Knowledge tech and dreams
Practically every rabbit hole I fell down led to the same conclusion: in order to solve the world’s biggest challenges, we need to figure out how we can create enough collective wisdom to do so.
When I was a teenager, my family and I moved back to Finnish Lapland from the Bay Area where we had spent the second half of my childhood. It was somewhat intense for me. I was a 15 year old California kid stuck in the middle of nowhere — far from my friends and what I felt like was the centre of civilisation at the time. I started to wonder what really was the purpose of life. Why was I here? How bizarre was it that I happened to be alive, co-existing with these people, in this specific moment in time and space? And furthermore, what was this incredible species I was a part of? How did we get here, and where are we going?
I began to think a lot about that last part: where we are going. The more I reflected on it, the more acutely aware I became about the importance of this question. And frankly found it entirely absurd that this wasn’t being discussed, widely across society, all the time. I remember asking my physics teacher what his thoughts where, if he didn’t find it ridiculous that people spent so much time and energy on minute details when we had the whole future of everything to deal with?
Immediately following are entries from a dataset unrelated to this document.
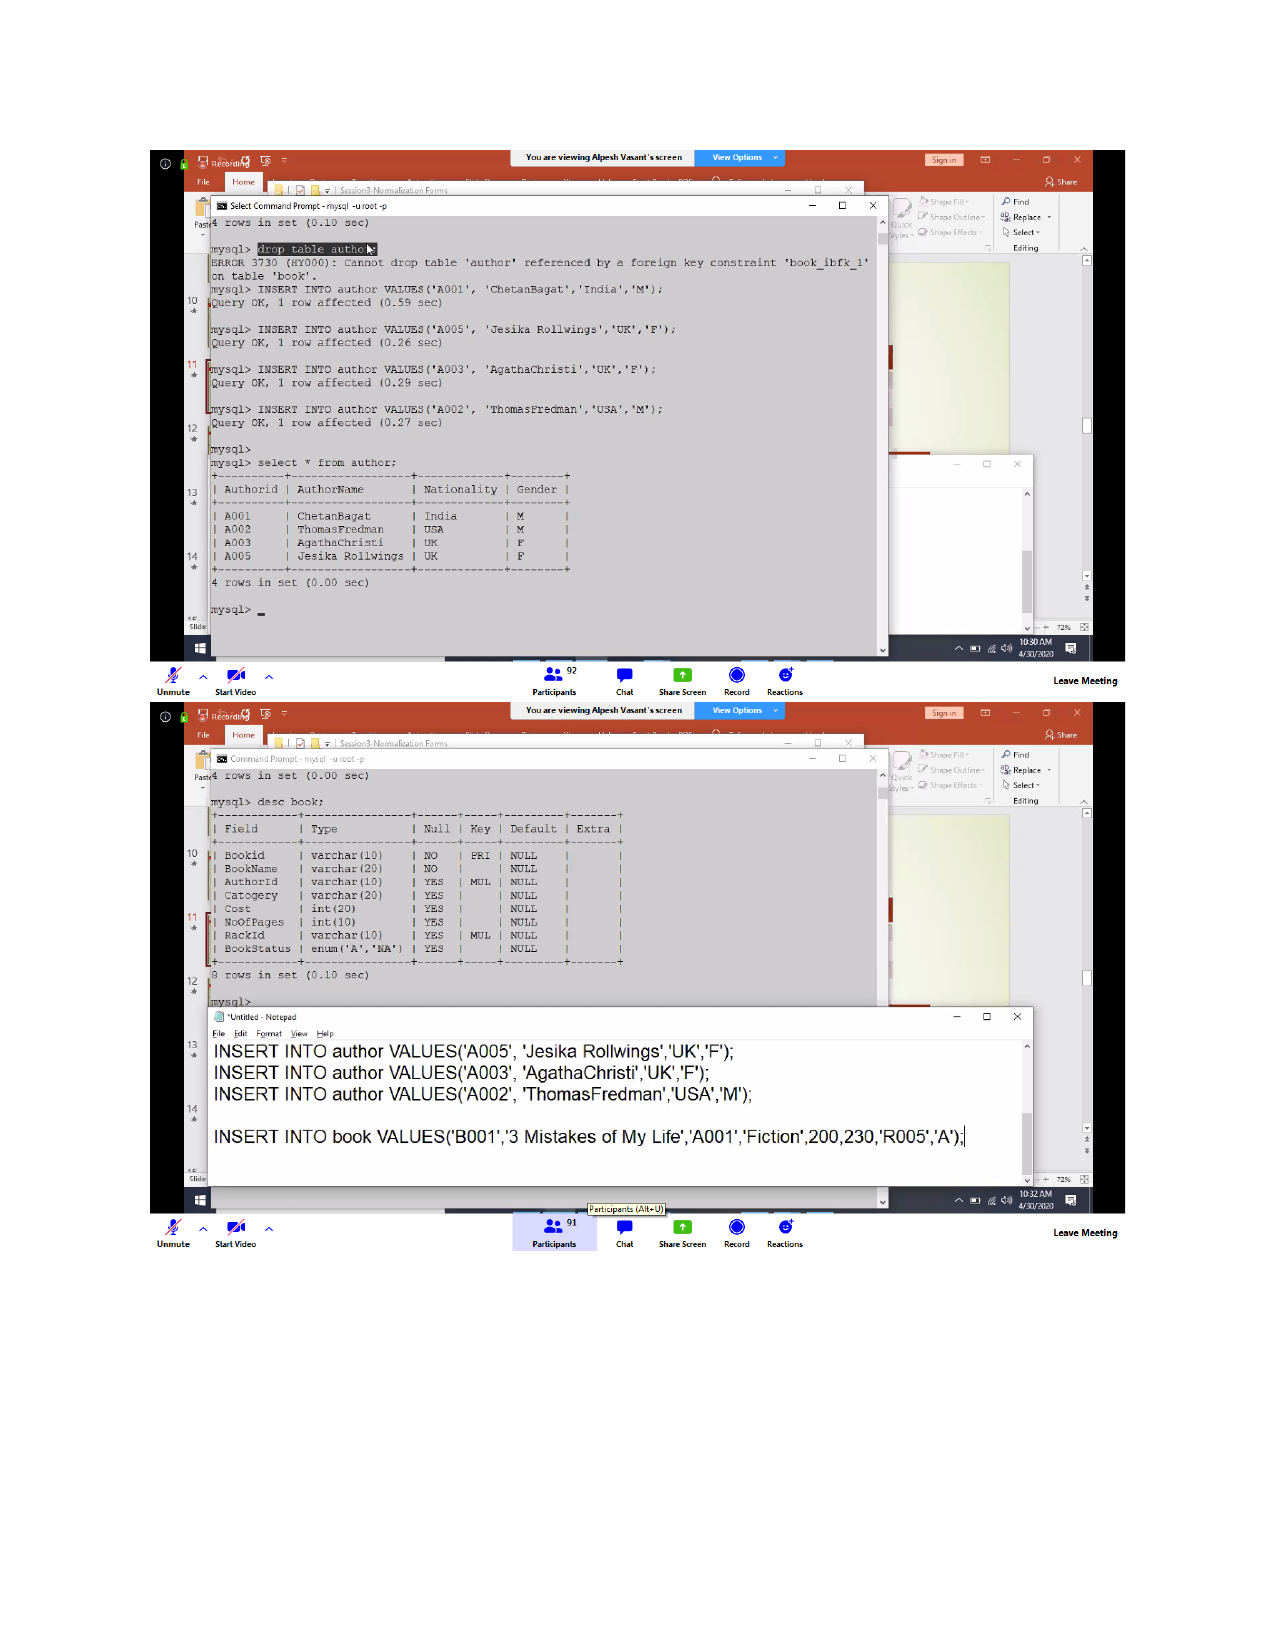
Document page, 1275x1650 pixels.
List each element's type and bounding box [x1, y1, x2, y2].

picture [150, 702, 1125, 1251]
picture [150, 150, 1125, 699]
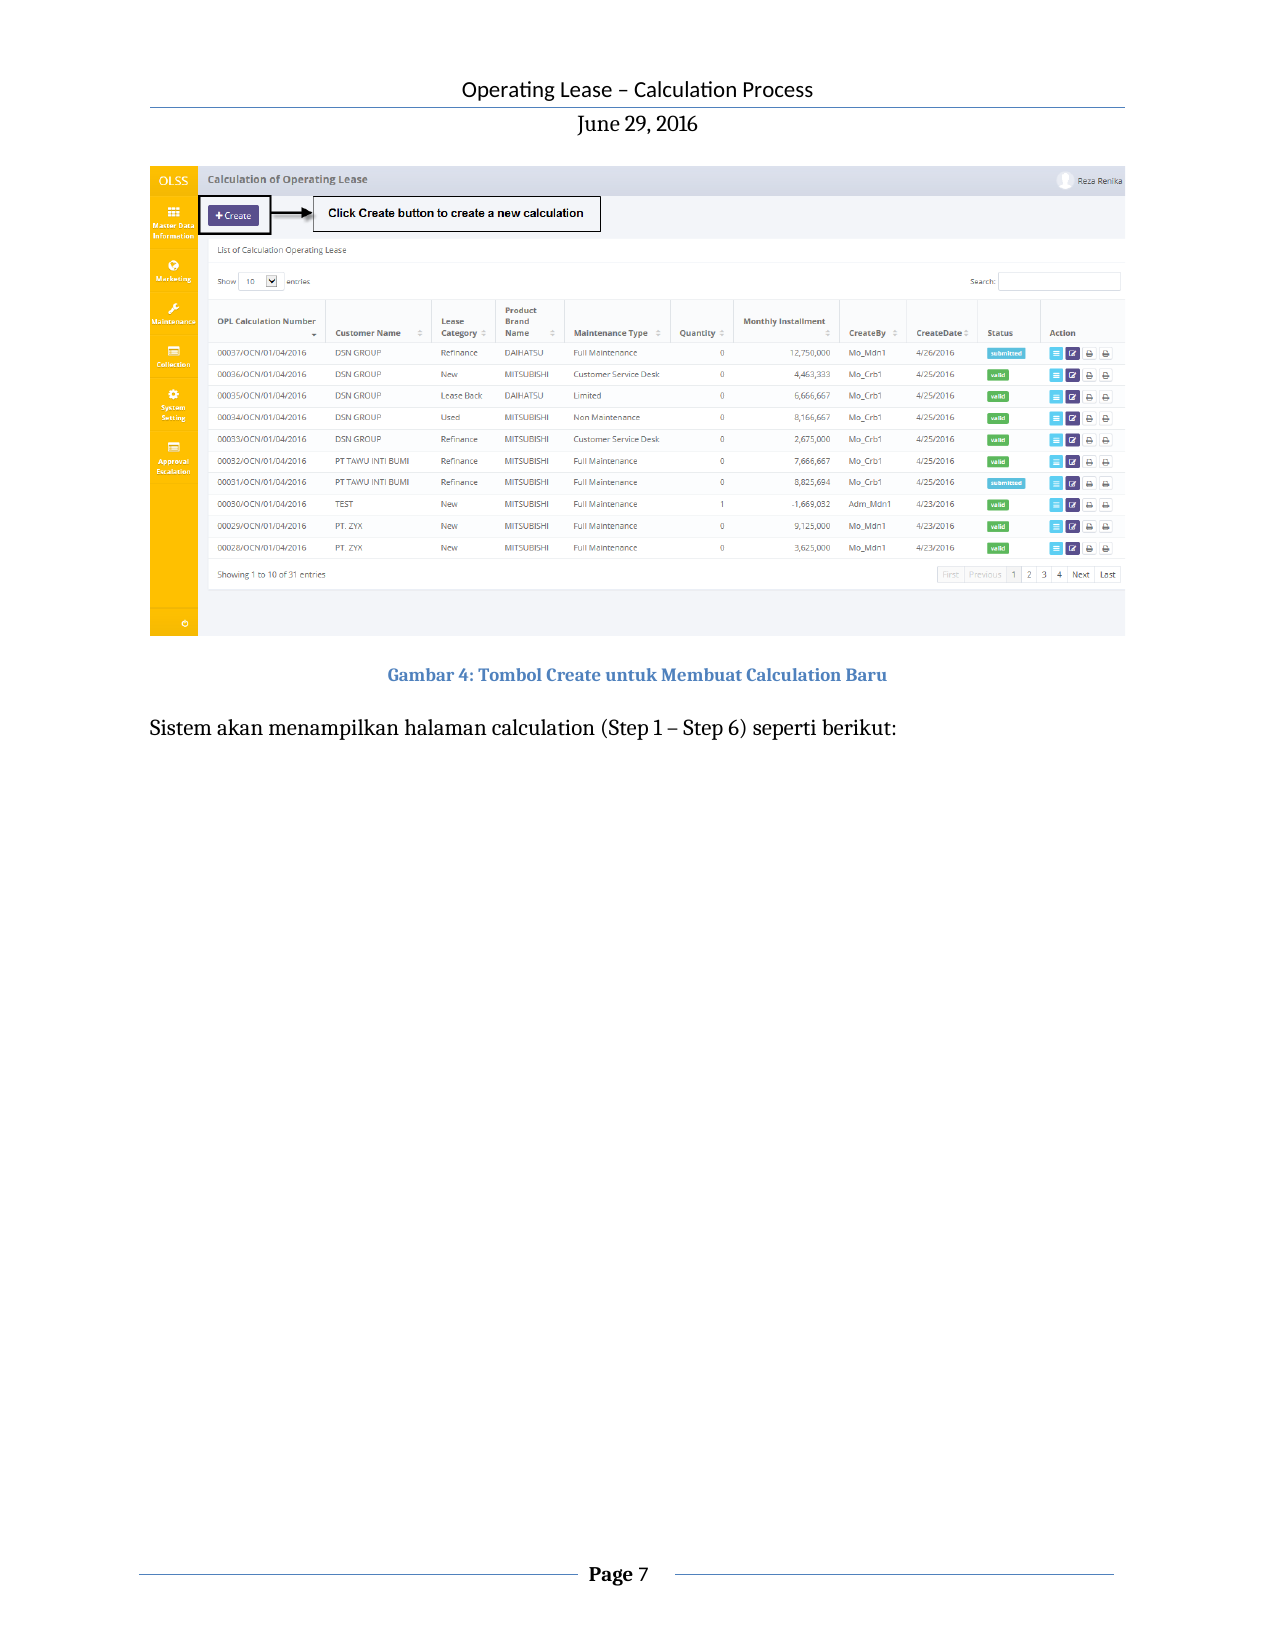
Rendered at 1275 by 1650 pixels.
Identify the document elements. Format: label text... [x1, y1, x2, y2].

As time went on, my curiosity around existence, consciousness, and our common future grew. Eventually, I discovered existential risk as a formalised field of study and found it both beautiful and immensely relieving that there was a group of scholars and thinkers working on this. I started familiarising myself with the literature, diving into each risk category — climate, AI risks, nuclear war, biotechnology, and more. It became increasingly apparent to me that solving a single one of these threats wouldn’t get us to a place of greater safety. The more I read, the more I began to feel we were facing something so much bigger, deeper, and more fundamental than we were willing to admit. The world had changed, but our ways of living, collaborating, and governing couldn’t keep up.
I went through several phases and thought experiments on how I could work on this problem. In 2017, I was trying to figure out how I could build a virtual country on blockchain — thinking that would enable us to redefine our relationship, ideas, and purpose regarding nation states. (Was very happy to see Balaji Srinivasan publish The Network State last year!) I became so infatuated with the concept that I started obsessing over the power of the thought itself, wondering if the mere idea was more influential than the actual existence of it at this stage. I imagined how we could utilise the power of culture to communicate the most interesting ideas to more people. Logic being: if X number of people thought about Y, could that lead Z number of people to build something. Perhaps that could bring lasting change.
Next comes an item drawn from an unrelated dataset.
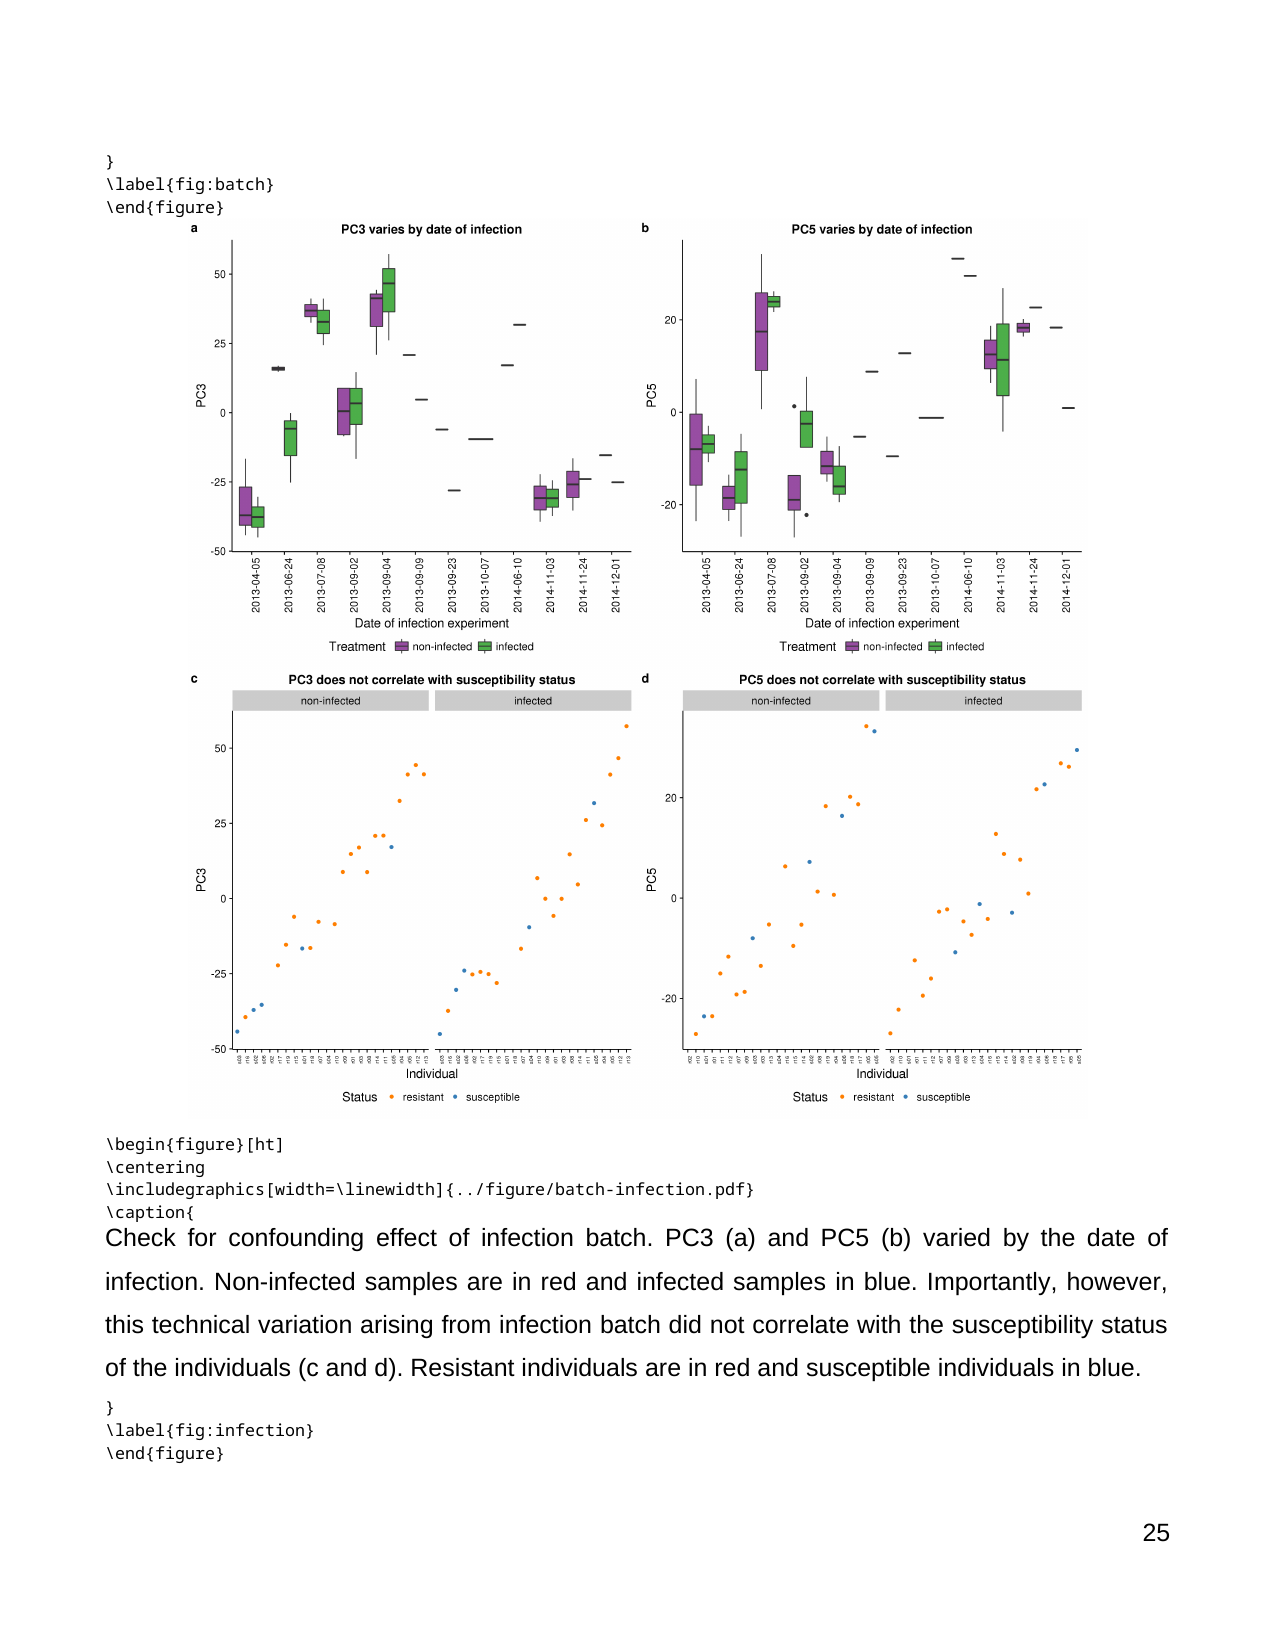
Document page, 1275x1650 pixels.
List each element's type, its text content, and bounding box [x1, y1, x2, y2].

In the end, practically every rabbit hole I fell down led to the same conclusion: in order to solve the world’s biggest challenges — across climate, AI risk, nuclear, or whatever it may be — we ultimately need to address the foundational question of how we can create enough collective wisdom to do so. The internet gives us a massive opportunity here. We have all the data and information in the world, and plenty of ways to organise it for the purpose of ‘productivity’. The next iteration of the social internet has to be about more sense-making, creativity, and authentic self-expression. We want to shift the focus from productivity to creativity, to turn data → information, information → knowledge, and knowledge → wisdom.
This techno-social way of thought is the starting premise of Sane, and if I may be so hopeful, the knowledge tech community as a whole. I feel we are on the brink of something big that could permanently change the course of humankind, for the better. These ideas are being advanced by brilliant fellow founders and thinkers like the Collective Media crew, this group of misfits, Jerry Michalski, Steve Huffman, and enablers such as John Borthwick, Ev Williams, and Cyan Banister. This gives me a lot of confidence that we will see the ‘countercultured dream of empowered individualism, collaborative community, and spiritual communion’, as Fred Turner puts it, alive and well on the internet.
The more one learns the more one realises that all the major problems are just coordination problem.